Josephine was no exception. It was expected of every ‘Grande dame’ to have her own distinctive fan, to gracefully hold should the need arise. One should not go without! She would use it to communicate and express herself in ways that others could understand. This gave the fan even more importance as it was the ultimate means of expression without words, gestures or sound. It was also a wonderful way to only expose the eyes while covering the mouth.
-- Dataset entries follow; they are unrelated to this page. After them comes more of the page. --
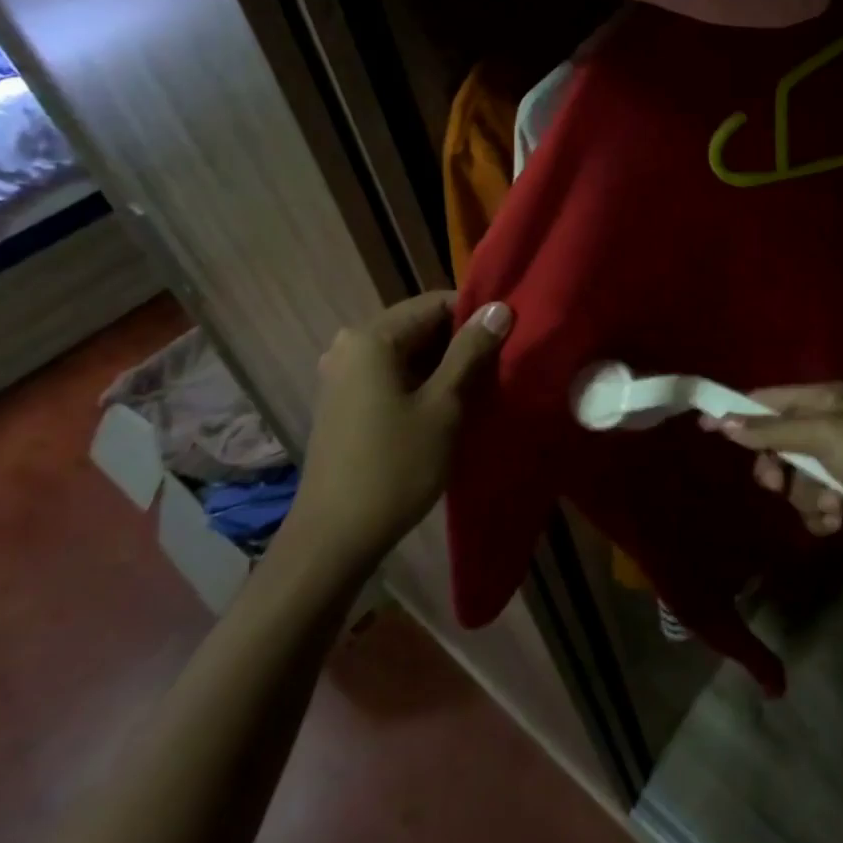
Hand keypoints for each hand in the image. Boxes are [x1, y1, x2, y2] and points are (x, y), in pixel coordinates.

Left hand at [282, 293, 511, 572]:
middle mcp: (351, 345)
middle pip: (420, 326)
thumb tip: (499, 307)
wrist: (334, 539)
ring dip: (444, 365)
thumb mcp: (444, 406)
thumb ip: (471, 351)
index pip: (436, 303)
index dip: (476, 316)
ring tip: (480, 387)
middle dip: (461, 342)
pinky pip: (392, 374)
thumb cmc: (394, 467)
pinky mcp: (344, 401)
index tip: (509, 338)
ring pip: (408, 352)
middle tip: (499, 366)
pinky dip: (421, 382)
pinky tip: (447, 406)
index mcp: (372, 338)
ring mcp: (343, 375)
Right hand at [708, 383, 842, 543]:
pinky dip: (820, 513)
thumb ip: (771, 430)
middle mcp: (824, 426)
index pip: (768, 400)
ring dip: (805, 496)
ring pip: (790, 480)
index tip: (707, 426)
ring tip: (828, 502)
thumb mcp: (821, 434)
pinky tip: (839, 516)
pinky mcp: (840, 495)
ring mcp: (832, 462)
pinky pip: (809, 504)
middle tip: (775, 481)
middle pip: (774, 444)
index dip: (738, 412)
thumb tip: (723, 421)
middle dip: (775, 467)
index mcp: (821, 400)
This may have been particularly useful and wise, considering that oral hygiene and pearly whites were not the norm back then. In Josephine’s case, she was known to always smile with her mouth closed because of her teeth’s less than favorable condition. The fan made it possible and very convenient for her to share a good hearty laugh in elegant fashion.
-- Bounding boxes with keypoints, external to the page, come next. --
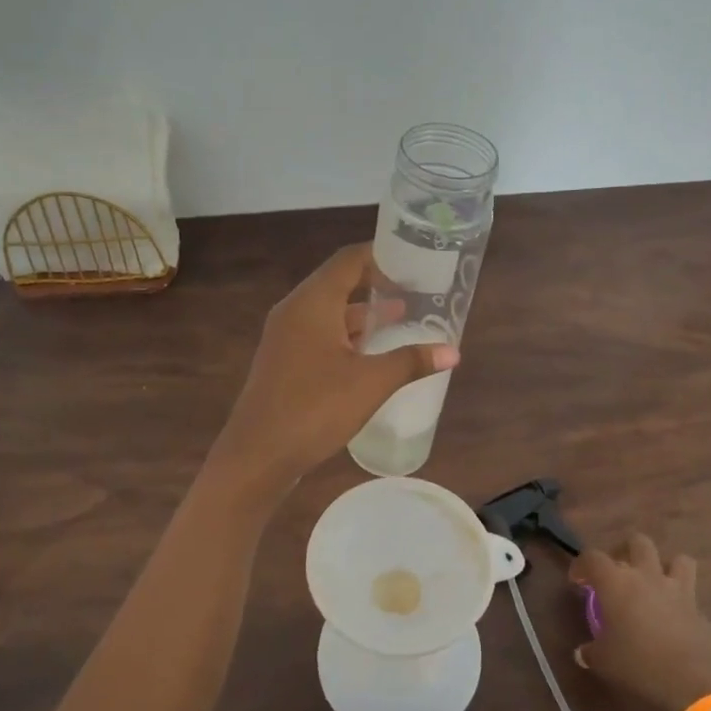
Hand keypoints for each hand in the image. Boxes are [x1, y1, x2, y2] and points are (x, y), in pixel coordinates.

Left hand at [213, 244, 458, 484]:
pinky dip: (345, 335)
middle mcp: (294, 310)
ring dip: (361, 314)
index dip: (380, 256)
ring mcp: (284, 337)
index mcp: (312, 302)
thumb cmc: (315, 408)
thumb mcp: (370, 383)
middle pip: (337, 282)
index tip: (412, 262)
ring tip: (400, 318)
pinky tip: (369, 354)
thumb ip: (410, 361)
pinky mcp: (282, 361)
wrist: (257, 454)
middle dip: (375, 285)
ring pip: (327, 312)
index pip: (348, 260)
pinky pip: (318, 334)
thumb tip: (453, 351)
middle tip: (413, 290)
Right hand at [571, 534, 710, 710]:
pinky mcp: (701, 610)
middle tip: (617, 572)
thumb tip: (583, 652)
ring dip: (664, 566)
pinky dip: (681, 600)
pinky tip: (673, 619)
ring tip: (654, 584)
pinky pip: (690, 594)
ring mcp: (678, 590)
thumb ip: (591, 652)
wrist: (695, 684)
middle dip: (625, 551)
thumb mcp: (604, 662)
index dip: (582, 564)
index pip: (593, 557)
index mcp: (617, 582)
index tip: (578, 580)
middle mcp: (647, 576)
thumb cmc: (639, 665)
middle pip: (638, 542)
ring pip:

For your interest, here’s a version of the language of the fan:
1) THE FAN PLACED NEAR THE HEART: "You have won my love."
2) A CLOSED FAN TOUCHING THE RIGHT EYE: "When may I be allowed to see you?"
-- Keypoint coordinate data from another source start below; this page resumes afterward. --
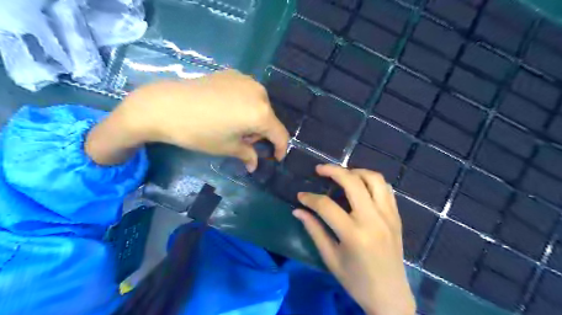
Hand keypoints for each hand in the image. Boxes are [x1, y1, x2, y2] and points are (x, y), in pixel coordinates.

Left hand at [89, 68, 288, 166]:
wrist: (165, 105)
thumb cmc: (199, 132)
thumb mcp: (226, 147)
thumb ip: (247, 154)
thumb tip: (254, 165)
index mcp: (261, 113)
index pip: (280, 134)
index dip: (280, 149)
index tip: (275, 158)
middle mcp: (259, 93)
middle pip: (269, 119)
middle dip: (261, 134)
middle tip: (244, 143)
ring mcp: (246, 81)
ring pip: (259, 105)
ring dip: (253, 119)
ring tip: (233, 126)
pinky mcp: (232, 74)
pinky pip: (247, 94)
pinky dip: (244, 105)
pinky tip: (226, 111)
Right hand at [295, 164, 413, 314]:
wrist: (390, 296)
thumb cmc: (356, 281)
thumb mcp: (330, 258)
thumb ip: (314, 230)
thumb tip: (298, 211)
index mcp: (354, 234)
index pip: (326, 206)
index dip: (310, 198)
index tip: (301, 196)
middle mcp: (373, 219)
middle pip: (353, 182)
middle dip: (333, 171)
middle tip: (319, 169)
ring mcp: (388, 216)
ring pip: (374, 179)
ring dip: (355, 172)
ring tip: (342, 174)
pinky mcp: (396, 216)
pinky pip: (386, 189)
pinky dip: (371, 181)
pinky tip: (360, 186)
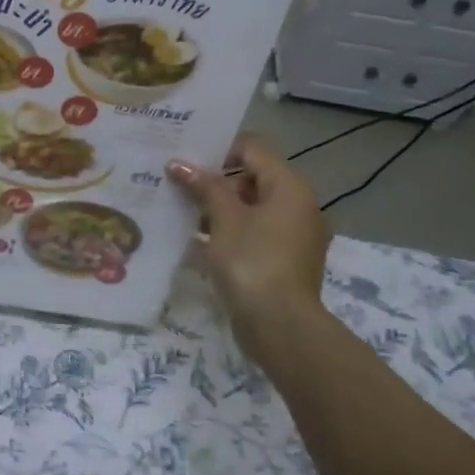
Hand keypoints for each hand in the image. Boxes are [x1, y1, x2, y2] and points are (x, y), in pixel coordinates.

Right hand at [168, 136, 329, 324]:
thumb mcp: (224, 219)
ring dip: (218, 209)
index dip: (218, 148)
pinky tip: (195, 241)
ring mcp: (293, 237)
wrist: (279, 325)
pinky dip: (228, 233)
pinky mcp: (282, 262)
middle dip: (214, 181)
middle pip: (252, 179)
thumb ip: (203, 187)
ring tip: (179, 211)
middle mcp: (298, 207)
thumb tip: (178, 163)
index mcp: (289, 188)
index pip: (252, 149)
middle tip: (177, 183)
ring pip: (250, 210)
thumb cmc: (252, 261)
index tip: (185, 157)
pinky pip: (253, 235)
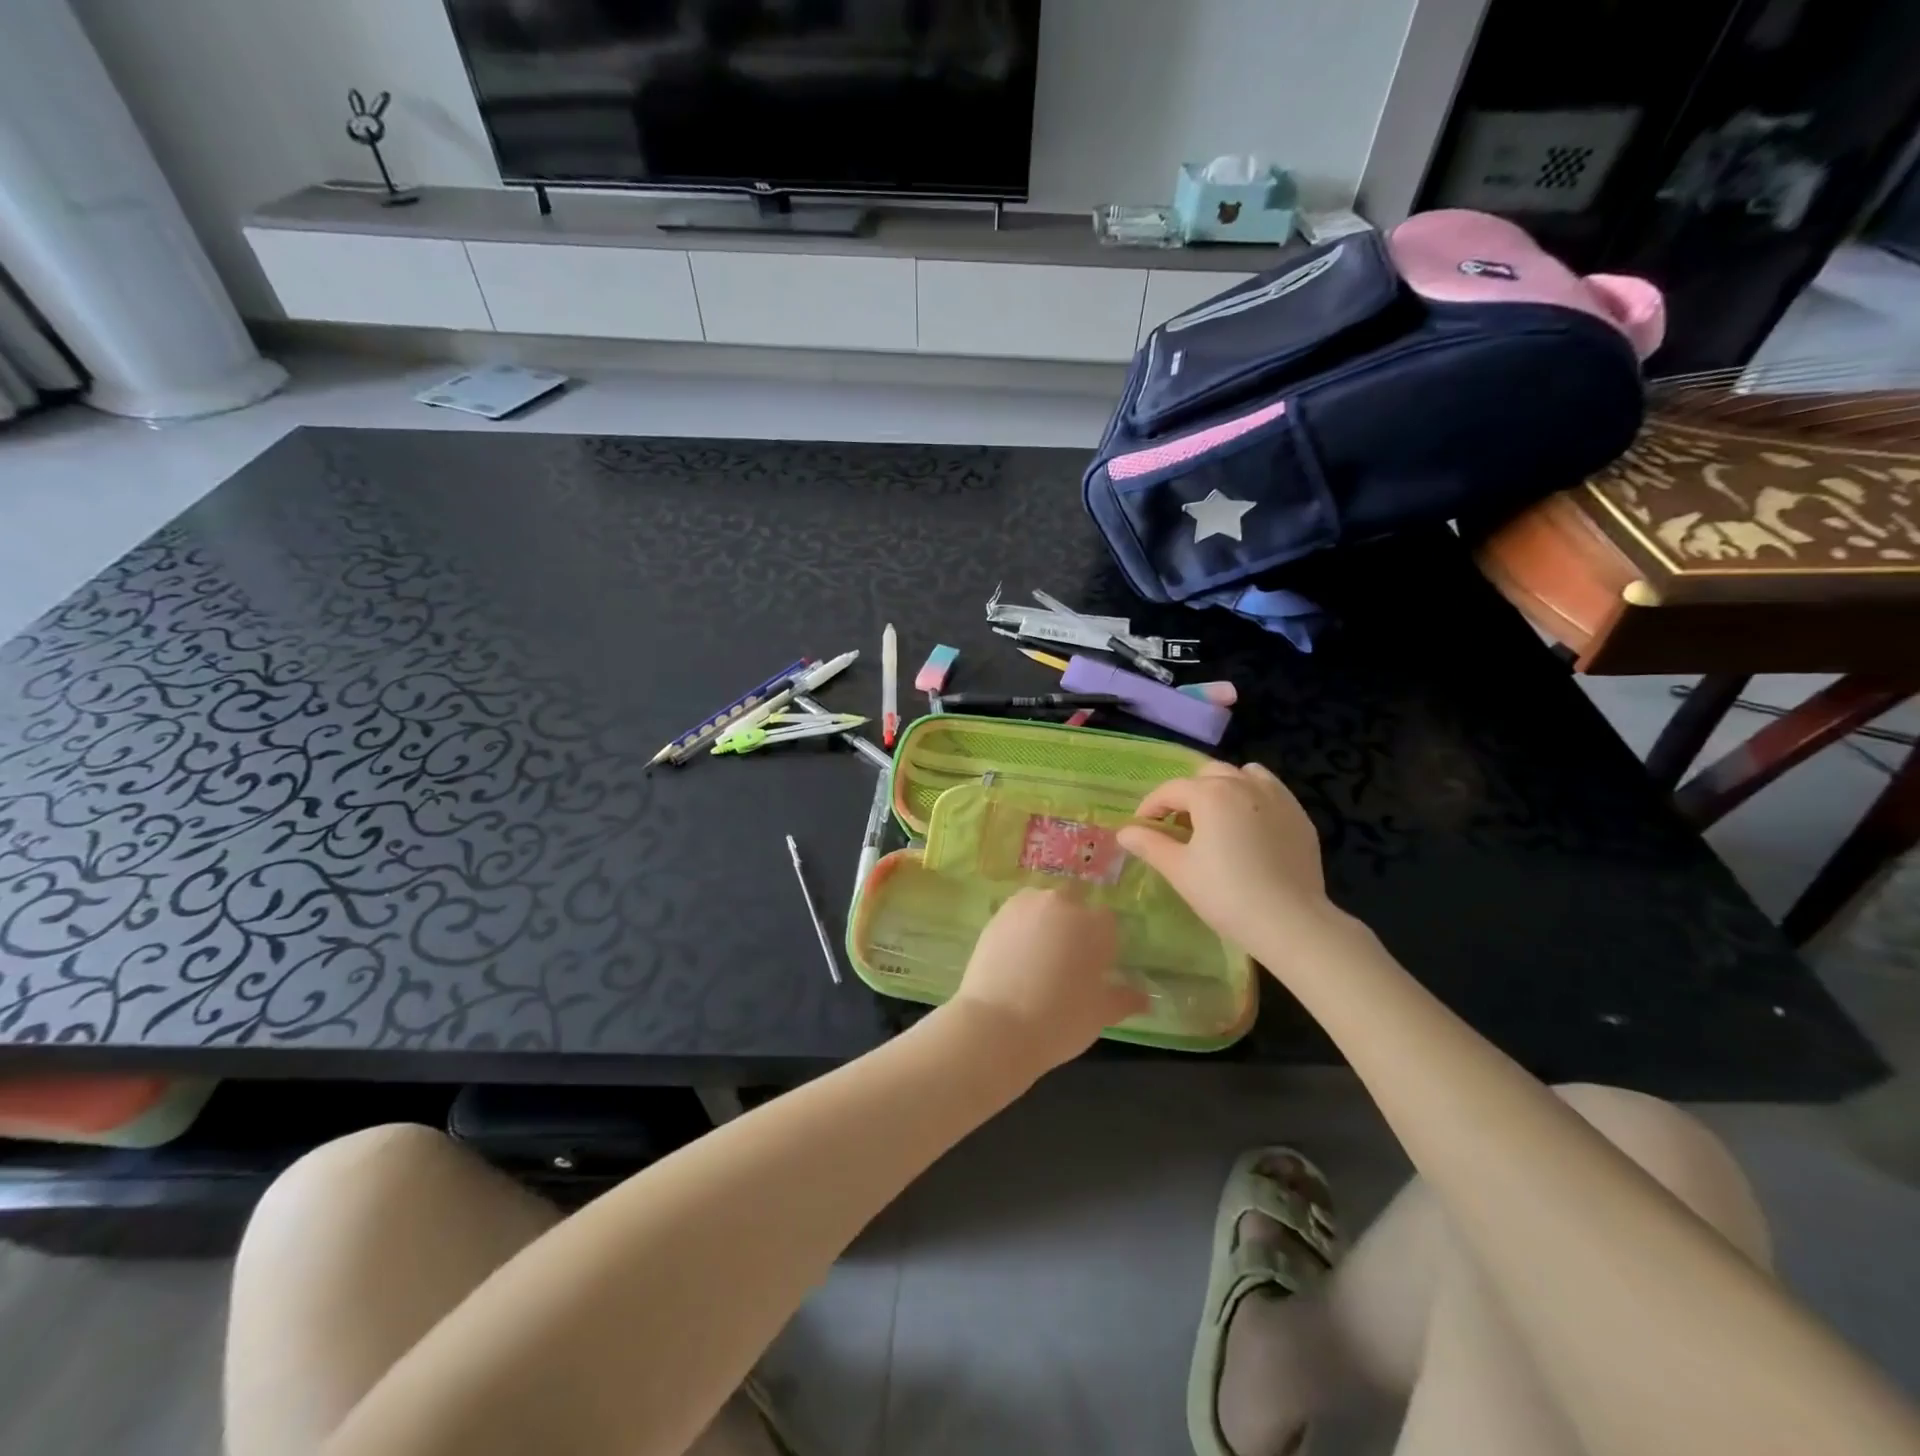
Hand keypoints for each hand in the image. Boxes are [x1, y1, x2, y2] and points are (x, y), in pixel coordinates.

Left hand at [947, 887, 1146, 1074]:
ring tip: (1038, 957)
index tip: (1095, 967)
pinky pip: (1017, 914)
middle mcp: (1062, 904)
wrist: (997, 1025)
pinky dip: (1020, 927)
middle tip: (1066, 960)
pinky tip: (1016, 956)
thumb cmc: (1060, 1020)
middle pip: (1074, 903)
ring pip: (1043, 904)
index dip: (1102, 942)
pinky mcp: (997, 915)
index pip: (1107, 921)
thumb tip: (1146, 997)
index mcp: (1094, 925)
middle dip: (1074, 923)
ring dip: (1046, 920)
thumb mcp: (1101, 1014)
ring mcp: (1025, 905)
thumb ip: (1125, 998)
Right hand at [1116, 762, 1333, 967]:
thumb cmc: (1226, 894)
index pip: (1171, 790)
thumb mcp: (1179, 869)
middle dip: (1187, 794)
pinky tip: (1249, 827)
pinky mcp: (1299, 816)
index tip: (1141, 829)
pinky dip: (1253, 798)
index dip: (1150, 807)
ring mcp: (1277, 797)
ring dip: (1223, 788)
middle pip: (1207, 775)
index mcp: (1211, 794)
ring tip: (1216, 818)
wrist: (1290, 921)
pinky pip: (1271, 791)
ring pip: (1243, 775)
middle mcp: (1244, 784)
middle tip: (1178, 825)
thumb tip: (1124, 832)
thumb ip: (1149, 844)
3) THE NUMBER OF STICKS SHOWN ANSWERED THE QUESTION: "At what hour?"
4) THREATENING MOVEMENTS WITH A FAN CLOSED: "Do not be so imprudent"
5) HALF-OPENED FAN PRESSED TO THE LIPS: "You may kiss me."
6) HANDS CLASPED TOGETHER HOLDING AN OPEN FAN: "Forgive me."
7) COVERING THE LEFT EAR WITH AN OPEN FAN: "Do not betray our secret."
8) HIDING THE EYES BEHIND AN OPEN FAN: "I love you."
9) SHUTTING A FULLY OPENED FAN SLOWLY: "I promise to marry you."
10) DRAWING THE FAN ACCROSS THE EYES: "I am sorry."
11) TOUCHING THE FINGER TO THE TIP OF THE FAN: "I wish to speak with you."
12) LETTING THE FAN REST ON THE RIGHT CHEEK: "Yes."
13) LETTING THE FAN REST ON THE LEFT CHEEK: "No."
14) OPENING AND CLOSING THE FAN SEVERAL TIMES: "You are cruel"
15) DROPPING THE FAN: "We will be friends."
16) FANNING SLOWLY: "I am married."
17) FANNING QUICKLY: "I am engaged." "I am engaged."
18) PUTTING THE FAN HANDLE TO THE LIPS: "Kiss me."
19) OPENING A FAN WIDE: "Wait for me."
20) PLACING THE FAN BEHIND THE HEAD: "Do not forget me"
21) PLACING THE FAN BEHIND THE HEAD WITH FINGER EXTENDED: "Goodbye."
22) FAN IN RIGHT HAND IN FRONT OF FACE: "Follow me."
23) FAN IN LEFT HAND IN FRONT OF FACE: "I am desirous of your acquaintance."
24) FAN HELD OVER LEFT EAR: "I wish to get rid of you."
25) DRAWING THE FAN ACROSS THE FOREHEAD: "You have changed."
26) TWIRLING THE FAN IN THE LEFT HAND: "We are being watched."
27) TWIRLING THE FAN IN THE RIGHT HAND: "I love another."
28) CARRYING THE OPEN FAN IN THE RIGHT HAND: "You are too willing."
29) CARRYING THE OPEN FAN IN THE LEFT HAND: "Come and talk to me."
30) DRAWING THE FAN THROUGH THE HAND: "I hate you!"
31) DRAWING THE FAN ACROSS THE CHEEK: "I love you!"
32) PRESENTING THE FAN SHUT: "Do you love me?"